Problems Solved
What is IoT+AI
IoT is responsible for collecting data from the physical world, such as temperature, vibration, current, output, location, and device status. AI is responsible for understanding this data, discovering patterns, predicting trends, and assisting decision-making.
When combined, devices no longer merely report status passively but can form prediction, early warning, optimization, and automatic handling capabilities.

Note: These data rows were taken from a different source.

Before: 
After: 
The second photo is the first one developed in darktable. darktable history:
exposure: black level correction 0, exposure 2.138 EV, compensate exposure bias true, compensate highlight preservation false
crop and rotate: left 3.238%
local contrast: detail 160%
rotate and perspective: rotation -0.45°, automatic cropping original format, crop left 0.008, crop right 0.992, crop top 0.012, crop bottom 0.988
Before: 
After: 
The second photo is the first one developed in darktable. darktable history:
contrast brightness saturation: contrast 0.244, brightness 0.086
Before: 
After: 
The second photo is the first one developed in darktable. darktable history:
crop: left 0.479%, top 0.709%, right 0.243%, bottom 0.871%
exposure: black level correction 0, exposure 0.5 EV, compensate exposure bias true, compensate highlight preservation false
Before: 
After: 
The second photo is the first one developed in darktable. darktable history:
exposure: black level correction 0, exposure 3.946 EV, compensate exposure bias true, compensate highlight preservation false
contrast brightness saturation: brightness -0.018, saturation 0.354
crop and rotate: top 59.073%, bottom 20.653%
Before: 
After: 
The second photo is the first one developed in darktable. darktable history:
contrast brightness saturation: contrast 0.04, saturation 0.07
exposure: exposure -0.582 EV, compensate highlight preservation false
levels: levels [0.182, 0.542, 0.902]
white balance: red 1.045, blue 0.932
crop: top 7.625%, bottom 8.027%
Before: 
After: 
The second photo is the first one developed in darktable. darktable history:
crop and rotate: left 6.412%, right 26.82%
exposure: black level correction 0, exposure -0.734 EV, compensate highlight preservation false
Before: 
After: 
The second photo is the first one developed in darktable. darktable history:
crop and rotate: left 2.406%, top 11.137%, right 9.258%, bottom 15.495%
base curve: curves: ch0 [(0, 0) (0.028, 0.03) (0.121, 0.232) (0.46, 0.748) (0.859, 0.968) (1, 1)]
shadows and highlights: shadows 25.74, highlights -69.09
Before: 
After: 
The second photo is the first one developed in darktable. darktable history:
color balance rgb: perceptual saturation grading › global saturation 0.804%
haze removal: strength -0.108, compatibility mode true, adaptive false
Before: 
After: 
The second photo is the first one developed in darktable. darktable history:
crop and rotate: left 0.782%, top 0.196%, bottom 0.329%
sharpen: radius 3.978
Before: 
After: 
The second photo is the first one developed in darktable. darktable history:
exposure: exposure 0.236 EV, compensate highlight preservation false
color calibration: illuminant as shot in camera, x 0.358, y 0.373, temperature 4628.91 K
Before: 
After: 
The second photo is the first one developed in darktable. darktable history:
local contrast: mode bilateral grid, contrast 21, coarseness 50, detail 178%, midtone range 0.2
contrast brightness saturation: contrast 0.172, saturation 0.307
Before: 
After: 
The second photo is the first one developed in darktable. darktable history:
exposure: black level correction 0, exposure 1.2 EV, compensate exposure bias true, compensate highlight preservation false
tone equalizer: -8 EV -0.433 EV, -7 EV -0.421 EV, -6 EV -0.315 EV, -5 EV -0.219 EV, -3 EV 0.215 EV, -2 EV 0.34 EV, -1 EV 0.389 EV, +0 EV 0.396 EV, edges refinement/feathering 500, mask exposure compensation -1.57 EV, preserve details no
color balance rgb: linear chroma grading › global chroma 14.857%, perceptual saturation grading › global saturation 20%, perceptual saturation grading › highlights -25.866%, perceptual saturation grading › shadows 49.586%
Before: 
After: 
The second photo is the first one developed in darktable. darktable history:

| Stage | Role | Typical Capabilities |
|---|---|---|
| Collection | Acquire real on-site data | Sensors, PLC, RFID, industrial cameras, smart meters |
| Analysis | Understand equipment operating patterns | Time-series analysis, anomaly detection, root cause analysis, trend prediction |
| Action | Transform analysis into business actions | Automatic alerts, strategy adjustments, maintenance work orders, energy optimization |
Core Capabilities
| Capability | Description |
|---|---|
| Multi-protocol Data Collection | Supports mainstream IoT protocols such as MQTT, Modbus, OPC UA, and HTTP. |
| Edge Computing | Performs local data preprocessing to reduce latency and bandwidth pressure. |
| AI Predictive Analytics | Predictive maintenance, anomaly detection, and trend analysis based on time-series data. |
| Real-time Monitoring Dashboard | Displays device status, energy consumption, line efficiency, alerts, and processing progress. |
| Secure and Reliable | Device authentication, encrypted transmission, permission control, and operation auditing. |
| Device Digital Twin | Builds device models for simulation, comparison, and optimization of operational strategies. |
Industry Application Scenarios
| Industry | Scenario | Value |
|---|---|---|
| Manufacturing | Predictive maintenance | Using vibration, temperature, current, and other data to identify equipment failures in advance, reducing unplanned downtime. |
| Energy Management | Intelligent energy optimization | Analyzing energy consumption patterns, identifying high-consumption areas, and providing optimization strategies. |
| Quality Control | AI Visual Inspection | Using industrial cameras and vision models to detect product defects in real time. |
| Warehousing & Logistics | Intelligent warehouse management | Combining RFID and sensors to optimize bin locations, inbound/outbound, and picking paths. |
Reference Architecture
| Layer | Content |
|---|---|
| Perception Layer | Sensors, PLC, RFID, cameras, smart meters |
| Network Layer | 5G, Wi‑Fi 6, LoRa, NB‑IoT, edge gateways |
| Platform Layer | IoT platform, data middle platform, AI engine, rule engine |
| Application Layer | Monitoring dashboard, predictive maintenance, energy optimization, quality inspection |
Data Dashboard Examples
| Metric | Example | Usage |
|---|---|---|
| Device Online Rate | 99.7% | Assess device connection stability and on-site operational health. |
| Fault Warning | 3 units pending | Helps operations schedule inspections and spare parts in advance. |
| Today's Energy | 1,280 kWh | Compare historical energy usage and identify abnormal consumption. |
Delivery Process
Service Pricing Reference
| Edition | Applicable Scope | Service Rate |
|---|---|---|
| Pilot | Single production line or scenario pilot, suitable for quickly validating feasibility. | Starting from 5% of project budget |
| Standard | Full production line deployment, including data collection, analysis, and visualization. | Starting from 8% of project budget |
| Enterprise | Plant-wide IoT+AI platform, supporting digital twins and edge computing. | Starting from 12% of project budget |
FAQ
Can legacy equipment be connected to IoT?
Yes. External sensors, OPC gateways, or data acquisition boxes can equip legacy equipment with data collection capabilities—no need to replace the equipment in most cases.
How long is the typical deployment cycle?
A pilot project usually takes 2 to 4 weeks; a full solution typically 4 to 12 weeks, depending on the number of devices, protocol complexity, and on-site network conditions.
How is data security ensured?
Private deployment is supported, and data can remain within the enterprise intranet. Transport encryption, device authentication, permission control, and operation auditing can also be configured.
Does the existing production line need to be modified?
In most scenarios, no large-scale modification is needed. The solution prioritizes non‑intrusive collection and edge gateways to minimize disruption to ongoing production.